The mode is the most frequent value that occurs in a variable. R has a function called mode() but if you look at the help page you will see that it doesn’t actually copute the mode. In fact, R doesn’t have a built-in function to compute the mode, so we need to create one. Let start with some toy data:

mode_test = c('a', 'b', 'b', 'c', 'c', 'c')
mode_test
## [1] "a" "b" "b" "c" "c" "c"

We can see by eye that the mode is “a” since it occurs more often than the others. To find it computationally, let’s first get the unique values

To do this, we first create a table with the counts for each value, using the table() function:

mode_table <- table(mode_test)
mode_table
## mode_test
## a b c
## 1 2 3

Now we need to find the maximum value. We do this by comparing each value to the maximum of the table; this will work even if there are multiple values with the same frequency (i.e. a tie for the mode).

table_max <- mode_table[mode_table == max(mode_table)]
table_max
## c
## 3

This variable is a special kind of value called a named vector, and its name contains the value that we need to identify the mode.
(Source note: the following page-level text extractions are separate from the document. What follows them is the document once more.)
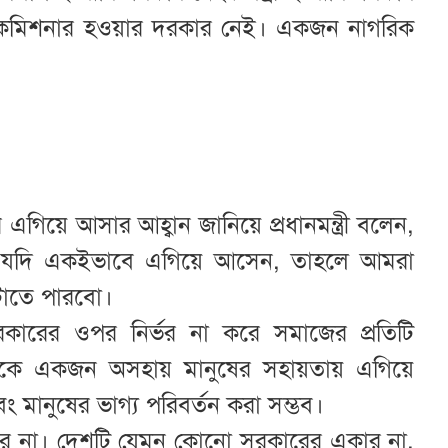
ড কমিশনার হওয়ার দরকার নেই। একজন নাগরিক
এগিয়ে আসার আহ্বান জানিয়ে প্রধানমন্ত্রী বলেন,
রাও যদি একইভাবে এগিয়ে আসেন, তাহলে আমরা
ঘটাতে পারবো।
কারের ওপর নির্ভর না করে সমাজের প্রতিটি
ন থেকে একজন অসহায় মানুষের সহায়তায় এগিয়ে
 মানুষের ভাগ্য পরিবর্তন করা সম্ভব।
একার না। দেশটি যেমন কোনো সরকারের একার না,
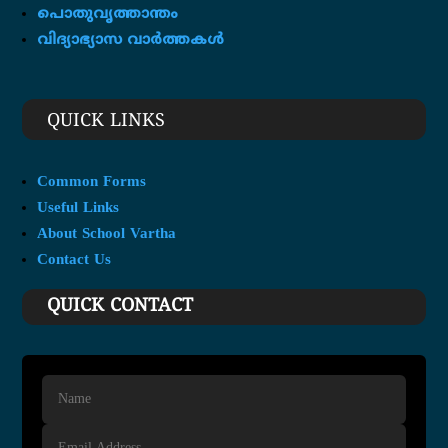
പൊതുവൃത്താന്തം
വിദ്യാഭ്യാസ വാർത്തകൾ
QUICK LINKS
Common Forms
Useful Links
About School Vartha
Contact Us
QUICK CONTACT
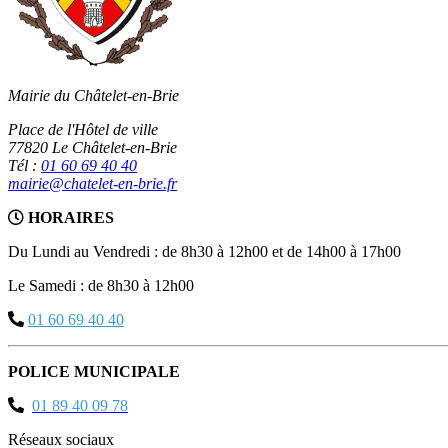
Mairie du Châtelet-en-Brie
Place de l'Hôtel de ville
77820 Le Châtelet-en-Brie
Tél :
01 60 69 40 40
mairie@chatelet-en-brie.fr
HORAIRES
Du Lundi au Vendredi : de 8h30 à 12h00 et de 14h00 à 17h00
Le Samedi : de 8h30 à 12h00
01 60 69 40 40
POLICE MUNICIPALE
01 89 40 09 78
Réseaux sociaux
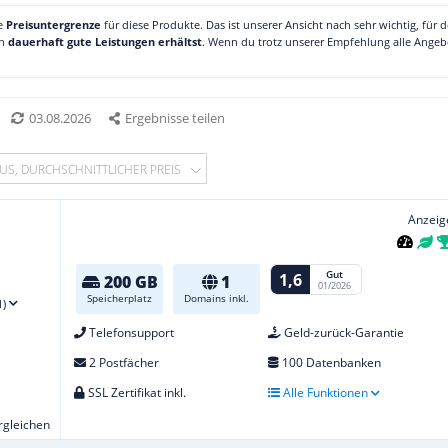
ne
Preisuntergrenze
für diese Produkte. Das ist unserer Ansicht nach sehr wichtig, für 
ch
dauerhaft gute Leistungen erhältst
. Wenn du trotz unserer Empfehlung alle Angebo
03.08.2026
Ergebnisse teilen
US, DURCHSCHNITTLICHER PREIS
Anzeig
Gut
1,6
200 GB
1
01/2026
Speicherplatz
Domains inkl.
1)
Telefonsupport
Geld-zurück-Garantie
2 Postfächer
100 Datenbanken
SSL Zertifikat inkl.
Alle Funktionen
ergleichen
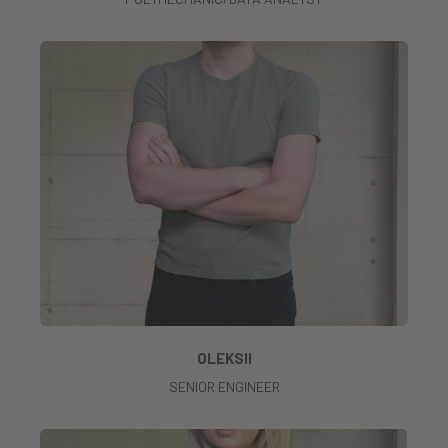
OLEKSII
SENIOR ENGINEER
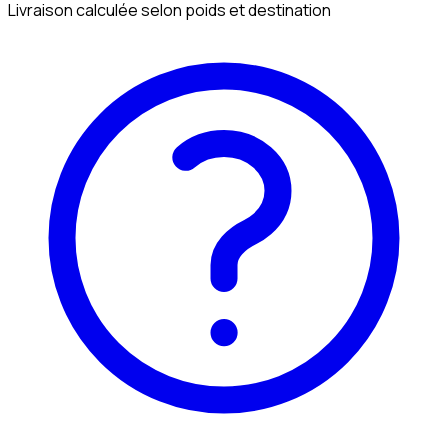
Livraison calculée selon poids et destination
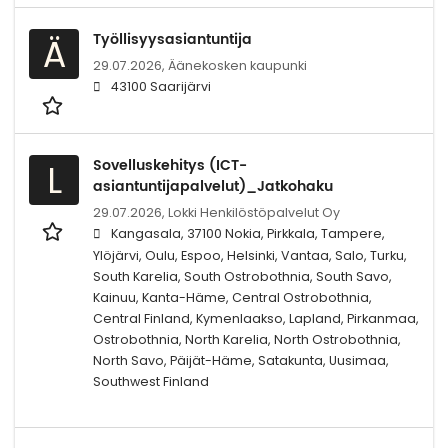
Työllisyysasiantuntija
Ä
29.07.2026,
Äänekosken kaupunki
43100 Saarijärvi
Sovelluskehitys (ICT-
L
asiantuntijapalvelut)_Jatkohaku
29.07.2026,
Lokki Henkilöstöpalvelut Oy
Kangasala, 37100 Nokia, Pirkkala, Tampere,
Ylöjärvi, Oulu, Espoo, Helsinki, Vantaa, Salo, Turku,
South Karelia, South Ostrobothnia, South Savo,
Kainuu, Kanta-Häme, Central Ostrobothnia,
Central Finland, Kymenlaakso, Lapland, Pirkanmaa,
Ostrobothnia, North Karelia, North Ostrobothnia,
North Savo, Päijät-Häme, Satakunta, Uusimaa,
Southwest Finland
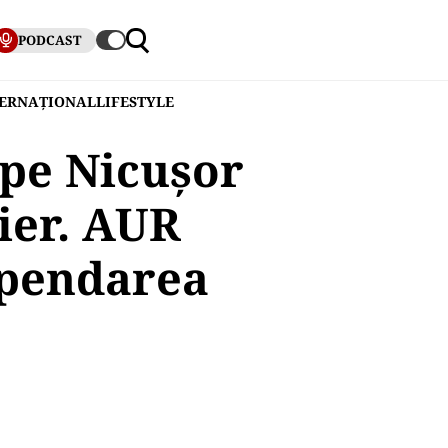
PODCAST
TERNAȚIONAL
LIFESTYLE
pe Nicușor
ier. AUR
spendarea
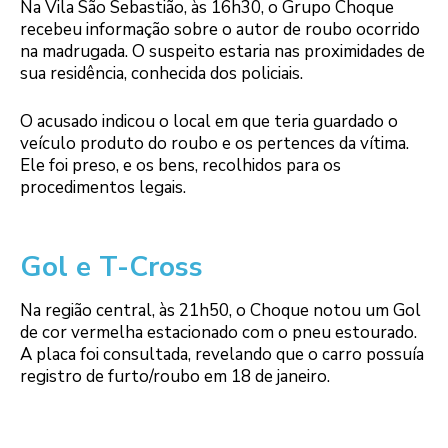
Na Vila São Sebastião, às 16h30, o Grupo Choque
recebeu informação sobre o autor de roubo ocorrido
na madrugada. O suspeito estaria nas proximidades de
sua residência, conhecida dos policiais.
O acusado indicou o local em que teria guardado o
veículo produto do roubo e os pertences da vítima.
Ele foi preso, e os bens, recolhidos para os
procedimentos legais.
Gol e T-Cross
Na região central, às 21h50, o Choque notou um Gol
de cor vermelha estacionado com o pneu estourado.
A placa foi consultada, revelando que o carro possuía
registro de furto/roubo em 18 de janeiro.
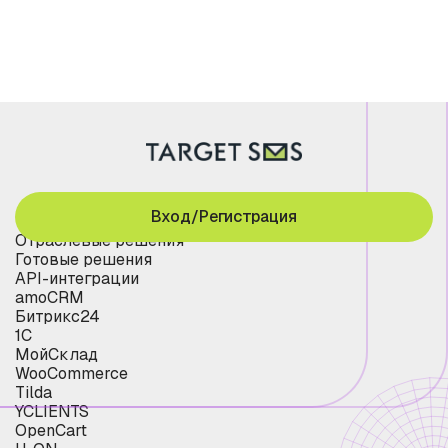
Вход/Регистрация
Отраслевые решения
Готовые решения
API-интеграции
amoCRM
Битрикс24
1С
МойСклад
WooCommerce
Tilda
YCLIENTS
OpenCart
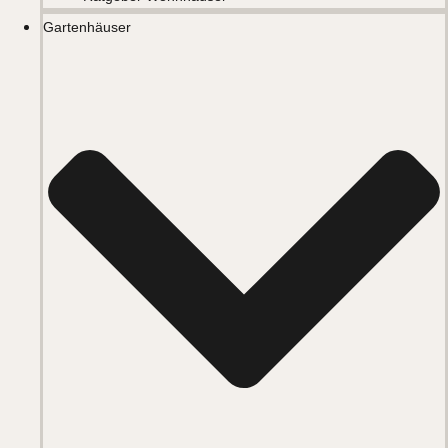
Gartenhäuser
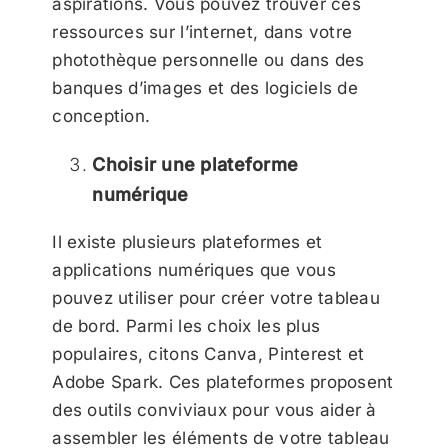
aspirations. Vous pouvez trouver ces
ressources sur l’internet, dans votre
photothèque personnelle ou dans des
banques d’images et des logiciels de
conception.
Choisir une plateforme
numérique
Il existe plusieurs plateformes et
applications numériques que vous
pouvez utiliser pour créer votre tableau
de bord. Parmi les choix les plus
populaires, citons Canva, Pinterest et
Adobe Spark. Ces plateformes proposent
des outils conviviaux pour vous aider à
assembler les éléments de votre tableau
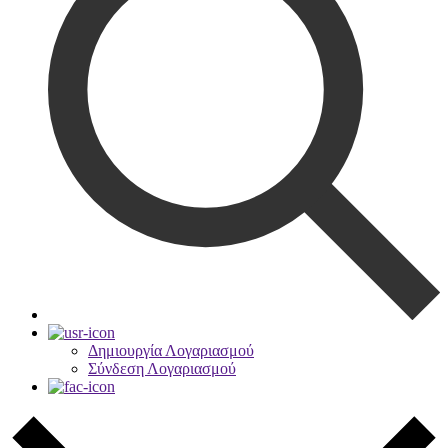
Δημιουργία Λογαριασμού
Σύνδεση Λογαριασμού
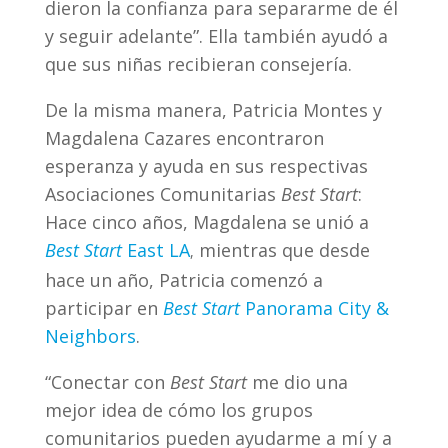
dieron la confianza para separarme de él
y seguir adelante”. Ella también ayudó a
que sus niñas recibieran consejería.
De la misma manera, Patricia Montes y
Magdalena Cazares encontraron
esperanza y ayuda en sus respectivas
Asociaciones Comunitarias
Best Start
:
Hace cinco años, Magdalena se unió a
Best Start
East LA
mientras que desde
,
hace un año, Patricia comenzó a
participar en
Best Start
Panorama City &
Neighbors
.
“Conectar con
Best Start
me dio una
mejor idea de cómo los grupos
comunitarios pueden ayudarme a mí y a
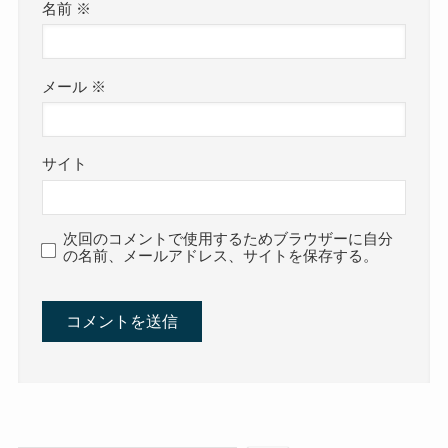
名前
※
メール
※
サイト
次回のコメントで使用するためブラウザーに自分
の名前、メールアドレス、サイトを保存する。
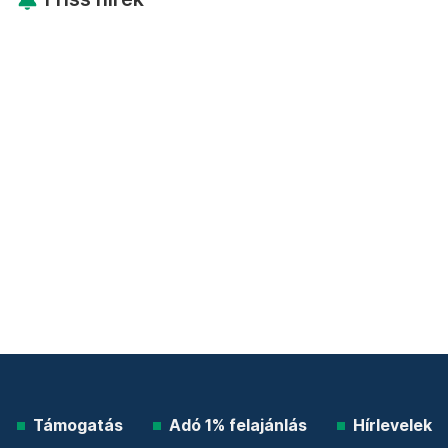
Támogatás
Adó 1% felajánlás
Hírlevelek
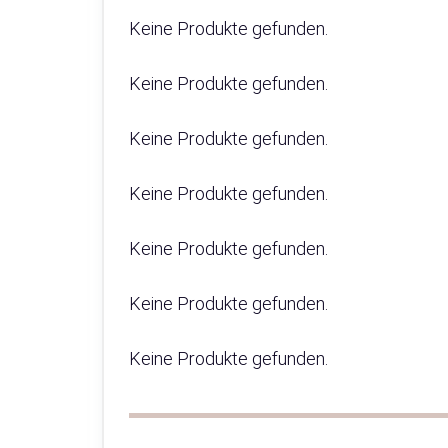
Keine Produkte gefunden.
Keine Produkte gefunden.
Keine Produkte gefunden.
Keine Produkte gefunden.
Keine Produkte gefunden.
Keine Produkte gefunden.
Keine Produkte gefunden.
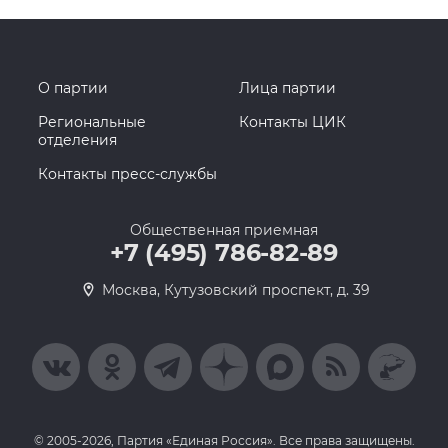
О партии
Лица партии
Региональные
Контакты ЦИК
отделения
Контакты пресс-службы
Общественная приемная
+7 (495) 786-82-89
Москва, Кутузовский проспект, д. 39
© 2005-2026, Партия «Единая Россия». Все права защищены.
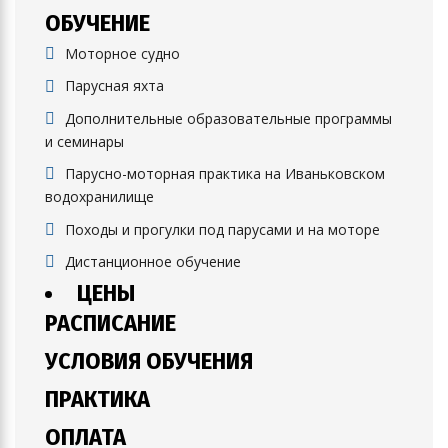
ОБУЧЕНИЕ
Моторное судно
Парусная яхта
Дополнительные образовательные программы
и семинары
Парусно-моторная практика на Иваньковском
водохранилище
Походы и прогулки под парусами и на моторе
Дистанционное обучение
ЦЕНЫ
РАСПИСАНИЕ
УСЛОВИЯ ОБУЧЕНИЯ
ПРАКТИКА
ОПЛАТА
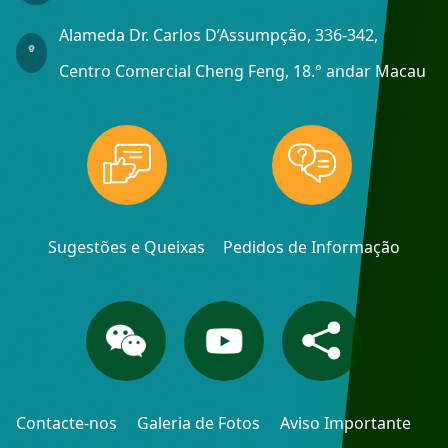
Alameda Dr. Carlos D’Assumpção, 336-342,
Centro Comercial Cheng Feng, 18.° andar Macau
Sugestões e Queixas
Pedidos de Informação
Contacte-nos
Galeria de Fotos
Aviso Importante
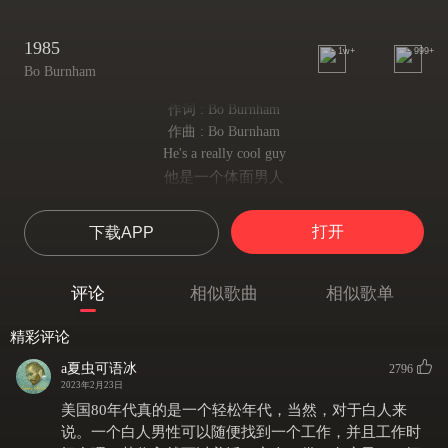
1985
1w+
999+
Bo Burnham
作词 : Bo Burnham
作曲 : Bo Burnham
He's a really cool guy
他是一个体面男人
He’s got a cool shirt
穿着体面衬衫
打开
下载APP
He's got cool shoes
穿着体面鞋子
Did I mention the shirt?
评论
相似歌曲
相似歌单
我有没有提到他的衬衫？
If you ever got the chance to meet him
精彩评论
如果你有机会遇到他
You'd know why I want to be him
a夏虫可语冰
2796
你就会知道为什么我想成为他
2023年2月23日
He walks into a room and everyone respects him (Everyone respects him)
美国80年代真的是一个轻松年代，当然，对于白人来
他一走进房间大家就会向他致敬
说。一个白人男性可以随便找到一个工作，并且工作时
He reads the news and doesn’t let that shit affect him (Let that shit affect him)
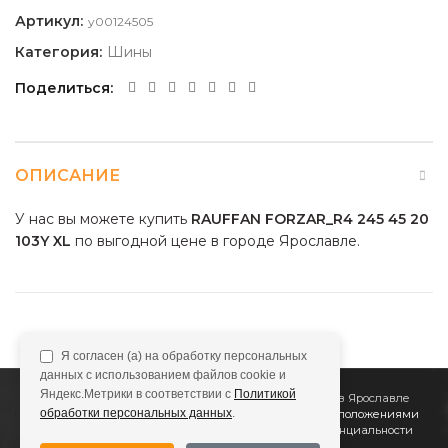
Артикул:
y00124505
Категория:
Шины
Поделиться
ОПИСАНИЕ
У нас вы можете купить
RAUFFAN FORZAR_R4 245 45 20
103Y XL
по выгодной цене в городе Ярославле.
Я согласен (а) на обработку персональных
данных с использованием файлов cookie и
Яндекс.Метрики в соответствии с
Политикой
2011
Все Колёса
Интернет-магазин шин и дисков в Ярославле
обработки персональных данных
.
Сайт не является публичной офертой, определяемой положениями
Статьи 437 (2) ГК РФ
Подробнее в
Политике конфиденциальности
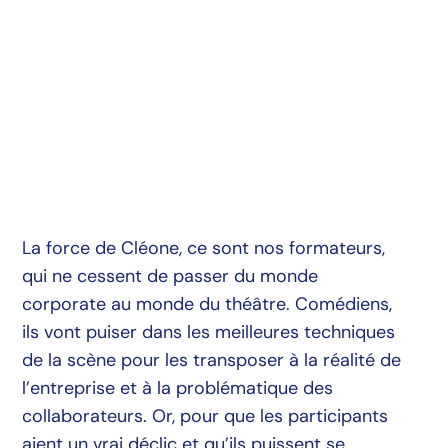
La force de Cléone, ce sont nos formateurs,
qui ne cessent de passer du monde
corporate au monde du théâtre. Comédiens,
ils vont puiser dans les meilleures techniques
de la scène pour les transposer à la réalité de
l’entreprise et à la problématique des
collaborateurs. Or, pour que les participants
aient un vrai déclic et qu’ils puissent se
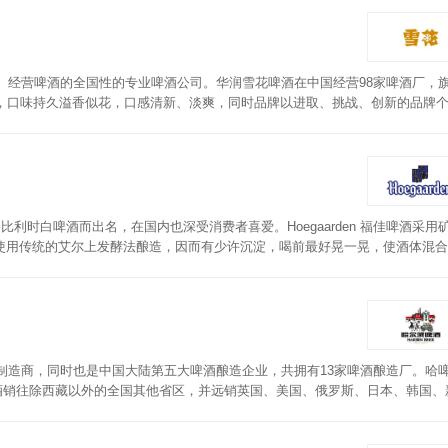
其至尊品质揉进激情与幻想。CORONA已经成为时尚与经典的代名词。
产、经营啤酒的全国性的专业啤酒公司。华润雪花啤酒在中国经营98家啤酒厂，
雪，口味持久溢香似花，口感清新、淡爽，同时品牌以进取、挑战、创新的品牌
牌。
风格比利时白啤酒而出名，在国内也深受消费者喜爱。Hoegaarden 福佳啤酒采用
使用传统的艾尔上发酵法酿造，因而有少许沉淀，喝前最好晃一晃，使酒体混合
酸和苹果酸的味道。
酒制造商，同时也是中国大陆第五大啤酒酿造企业，共拥有13家啤酒酿造厂。哈
啤酒销往除西藏以外的全国其他省区，并远销英国、美国、俄罗斯、日本、韩国、
国外优质大麦，同时搭配优质的啤酒花、酵母和水经过1400多条标准流程和2
感清爽，入口后清爽亮丽，沁人心脾，适合冰饮。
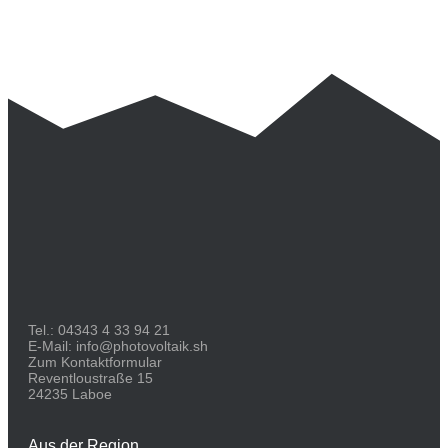
Tel.:
04343 4 33 94 21
E-Mail:
info@photovoltaik.sh
Zum Kontaktformular
Reventloustraße 15
24235 Laboe
Aus der Region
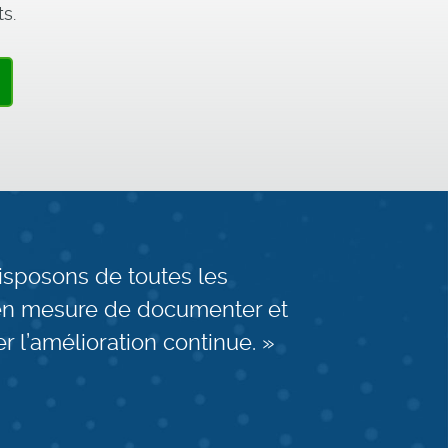
ts.
disposons de toutes les
 en mesure de documenter et
 l’amélioration continue. »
We can pull it out using the names() function:

my_mode <- names(table_max)[1]
my_mode
## [1] "c"

Let’s wrap this up into our own custom function:

getmode <- function(v, print_table=FALSE) {
mode_table <- table(v)
if (print_table){
print(kable(mode_table))
}
table_max <- mode_table[mode_table == max(mode_table)]
return(names(table_max))
}

We can then apply this to real data. Let’s apply this to the MaritalStatus variable in the NHANES dataset:

getmode(NHANES\$MaritalStatus)
## [1] "Married"